Down the tubes again
Doesn't anybody compile a news digest in the White House these days? Does the president get a copy? It's good use of the taxpayer's dollar because it prevents credibility-busting gaffes like last night's reference to "high-strength aluminum tubes" in the State of the Union Address.
"Our intelligence sources tell us that he has attempted to purchase high-strength aluminum tubes suitable for nuclear weapons production," Bush said again, repeating the charge that he first made at the U.N. last September.
As everyone knows who listened to (or read) Mohammed ElBaradei's report to the U.N. Security Council on nuclear research and development in Iraq, he found that the emphasis on those tubes by Bush and Condoleezza Rice was misplaced if not misleading. Today's Washington Post carries yet another story -- buried for some inexplicable reason on page A13 -- that sums up the International Atomic Energy Agency findings in Iraq so far. According to ElBaradei, who heads the IAEA, the tubes "can not be used" for the purpose of enriching uranium. He also inspected the eight buildings formerly used in Saddam's nuclear program, which U.S. intelligence -- and Bush -- have suggested were being refurbished for the same purposes. There was "no evidence" to support the president's allegations, he said.
The agency headed by ElBaradei happens to be one of the very few multilateral organizations endorsed by this administration. In his remarks to Congress last night, the president went out of his way to emphasize his support for the IAEA "in its mission to track and control nuclear materials around the world." And he quoted the agency's earlier findings concerning Saddam Hussein's earlier efforts to build nuclear weapons.
So if the president entrusts the IAEA with the critical task of controlling nuclear materials, and he believes what the IAEA reported about Iraq's nuclear program during the '90s, why doesn't he accept ElBaradei's findings now? And why won't the United States permit ElBaradei to complete his inspections before the bombing begins?
Fuel of it
Bush's sudden enthusiasm for hydrogen fuel-cell technology is laudable, of course. His proposal of $1.2 billion for additional research is also very nice. (Evidently the "free market" alone doesn't invariably produce what society needs.) He even offered a vision of a better future: "With a new national commitment, our scientists and engineers will overcome obstacles to taking these cars from laboratory to showroom, so that the first car driven by a child born today could be powered by hydrogen, and pollution-free."
So someone should ask Bush if he remembers who wrote this:
"We have a partnership with the American auto industry ... to develop cars that achieve three times today's mileage with the same pricing, comfort and safety; the companies and research scientists are making remarkable progress toward revolutionary change in the design and development of fuel cell vehicles.
"I was criticized for suggesting ... that we should move away from the internal combustion engine over the next quarter-century. The attack was never more than smoke-and-fumes; I was calling not for an end to the car industry but for new types of cars."

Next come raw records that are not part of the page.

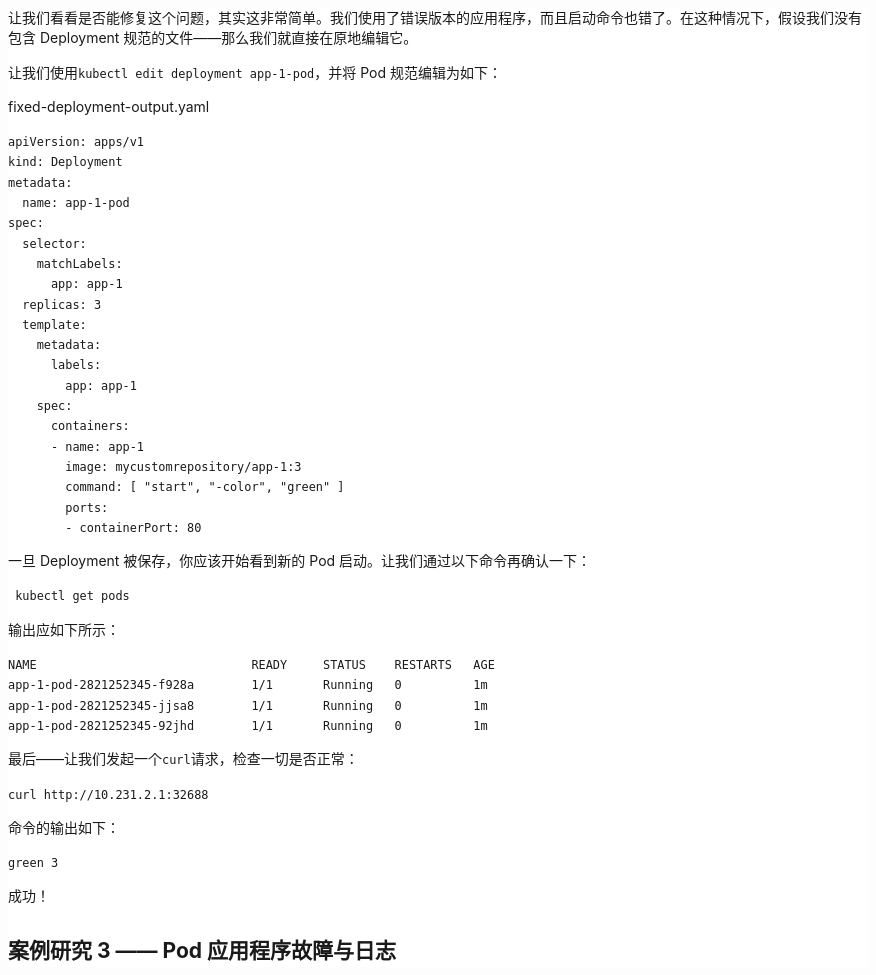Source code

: 让我们看看是否能修复这个问题，其实这非常简单。我们使用了错误版本的应用程序，而且启动命令也错了。在这种情况下，假设我们没有包含 Deployment 规范的文件——那么我们就直接在原地编辑它。

让我们使用`kubectl edit deployment app-1-pod`，并将 Pod 规范编辑为如下：

fixed-deployment-output.yaml

```
apiVersion: apps/v1
kind: Deployment
metadata:
  name: app-1-pod
spec:
  selector:
    matchLabels:
      app: app-1
  replicas: 3
  template:
    metadata:
      labels:
        app: app-1
    spec:
      containers:
      - name: app-1
        image: mycustomrepository/app-1:3
        command: [ "start", "-color", "green" ]
        ports:
        - containerPort: 80
```

一旦 Deployment 被保存，你应该开始看到新的 Pod 启动。让我们通过以下命令再确认一下：

```
 kubectl get pods
```

输出应如下所示：

```
NAME                              READY     STATUS    RESTARTS   AGE
app-1-pod-2821252345-f928a        1/1       Running   0          1m
app-1-pod-2821252345-jjsa8        1/1       Running   0          1m
app-1-pod-2821252345-92jhd        1/1       Running   0          1m
```

最后——让我们发起一个`curl`请求，检查一切是否正常：

```
curl http://10.231.2.1:32688  
```

命令的输出如下：

```
green 3
```

成功！

## 案例研究 3 —— Pod 应用程序故障与日志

That's Al "Ozone Man" Gore, in the revised foreword to the 2000 reissue of his 1992 book, "Earth in the Balance." Back then the Republican Party apparatchiks and all the conservative pundits ridiculed Gore's kooky ideas about replacing the internal combustion engine. (See the Daily Howler for copious details.) The moronic Jim Nicholson, then chairman of the Republican National Committee, used to stand at the fax machine all day, sending out messages that attacked Gore for wanting to do away with the internal "combustible" engine, which were duly repeated by all the right-wing hacks. They used Gore's farsighted ideas against him in places like Michigan and Tennessee, where lots of cars are built.
Now they will all tell you that Bush is simply brilliant for supporting this visionary technology. Do the math, as my friend Jack Gillis did, and it turns out that Gore's notion of replacing the internal combustion within 25 years, as he suggested in 1992, is within a year of the date now proposed by Bush for the same goal.
If Bush has any "integrity and honor," he will invite Gore to the White House to sign the legislation that funds fuel-cell research. That is, if this promise ever comes to pass.